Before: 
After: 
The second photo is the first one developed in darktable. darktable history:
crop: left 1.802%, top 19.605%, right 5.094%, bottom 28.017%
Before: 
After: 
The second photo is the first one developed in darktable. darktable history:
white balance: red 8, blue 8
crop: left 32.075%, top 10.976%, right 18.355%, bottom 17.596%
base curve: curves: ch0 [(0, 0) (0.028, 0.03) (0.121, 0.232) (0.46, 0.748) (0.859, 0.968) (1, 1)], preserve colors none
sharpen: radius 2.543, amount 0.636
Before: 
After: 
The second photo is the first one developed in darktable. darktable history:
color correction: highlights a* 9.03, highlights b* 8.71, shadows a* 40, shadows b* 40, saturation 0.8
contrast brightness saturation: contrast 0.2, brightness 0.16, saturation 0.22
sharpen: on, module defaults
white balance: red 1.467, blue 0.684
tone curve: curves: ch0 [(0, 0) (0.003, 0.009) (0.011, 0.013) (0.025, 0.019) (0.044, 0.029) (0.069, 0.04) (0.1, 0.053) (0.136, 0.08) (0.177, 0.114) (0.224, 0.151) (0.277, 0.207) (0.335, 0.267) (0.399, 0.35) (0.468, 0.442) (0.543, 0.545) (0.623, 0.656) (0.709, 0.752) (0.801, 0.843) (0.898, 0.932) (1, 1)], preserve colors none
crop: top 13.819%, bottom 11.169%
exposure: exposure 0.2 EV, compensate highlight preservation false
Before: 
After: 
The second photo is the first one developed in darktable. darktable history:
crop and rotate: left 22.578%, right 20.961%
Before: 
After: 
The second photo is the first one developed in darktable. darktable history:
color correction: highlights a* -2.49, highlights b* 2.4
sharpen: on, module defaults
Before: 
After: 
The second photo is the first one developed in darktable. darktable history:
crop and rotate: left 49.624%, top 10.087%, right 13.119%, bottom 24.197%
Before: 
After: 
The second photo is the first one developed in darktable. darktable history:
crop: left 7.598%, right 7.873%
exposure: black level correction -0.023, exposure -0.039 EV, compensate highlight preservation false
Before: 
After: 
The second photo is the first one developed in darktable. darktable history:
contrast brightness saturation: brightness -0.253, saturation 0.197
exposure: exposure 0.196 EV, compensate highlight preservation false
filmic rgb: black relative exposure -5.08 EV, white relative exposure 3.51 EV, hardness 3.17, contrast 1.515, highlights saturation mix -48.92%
——————————
### WRITTEN INSTRUCTION
Reproduce the data word for word, starting from its first line and going on through the line that contains "exposure: black level".

### COMPLETED TASK
Before: 
After: 
The second photo is the first one developed in darktable. darktable history:
crop: left 1.802%, top 19.605%, right 5.094%, bottom 28.017%
Before: 
After: 
The second photo is the first one developed in darktable. darktable history:
white balance: red 8, blue 8
crop: left 32.075%, top 10.976%, right 18.355%, bottom 17.596%
base curve: curves: ch0 [(0, 0) (0.028, 0.03) (0.121, 0.232) (0.46, 0.748) (0.859, 0.968) (1, 1)], preserve colors none
sharpen: radius 2.543, amount 0.636
Before: 
After: 
The second photo is the first one developed in darktable. darktable history:
color correction: highlights a* 9.03, highlights b* 8.71, shadows a* 40, shadows b* 40, saturation 0.8
contrast brightness saturation: contrast 0.2, brightness 0.16, saturation 0.22
sharpen: on, module defaults
white balance: red 1.467, blue 0.684
tone curve: curves: ch0 [(0, 0) (0.003, 0.009) (0.011, 0.013) (0.025, 0.019) (0.044, 0.029) (0.069, 0.04) (0.1, 0.053) (0.136, 0.08) (0.177, 0.114) (0.224, 0.151) (0.277, 0.207) (0.335, 0.267) (0.399, 0.35) (0.468, 0.442) (0.543, 0.545) (0.623, 0.656) (0.709, 0.752) (0.801, 0.843) (0.898, 0.932) (1, 1)], preserve colors none
crop: top 13.819%, bottom 11.169%
exposure: exposure 0.2 EV, compensate highlight preservation false
Before: 
After: 
The second photo is the first one developed in darktable. darktable history:
crop and rotate: left 22.578%, right 20.961%
Before: 
After: 
The second photo is the first one developed in darktable. darktable history:
color correction: highlights a* -2.49, highlights b* 2.4
sharpen: on, module defaults
Before: 
After: 
The second photo is the first one developed in darktable. darktable history:
crop and rotate: left 49.624%, top 10.087%, right 13.119%, bottom 24.197%
Before: 
After: 
The second photo is the first one developed in darktable. darktable history:
crop: left 7.598%, right 7.873%
exposure: black level correction -0.023, exposure -0.039 EV, compensate highlight preservation false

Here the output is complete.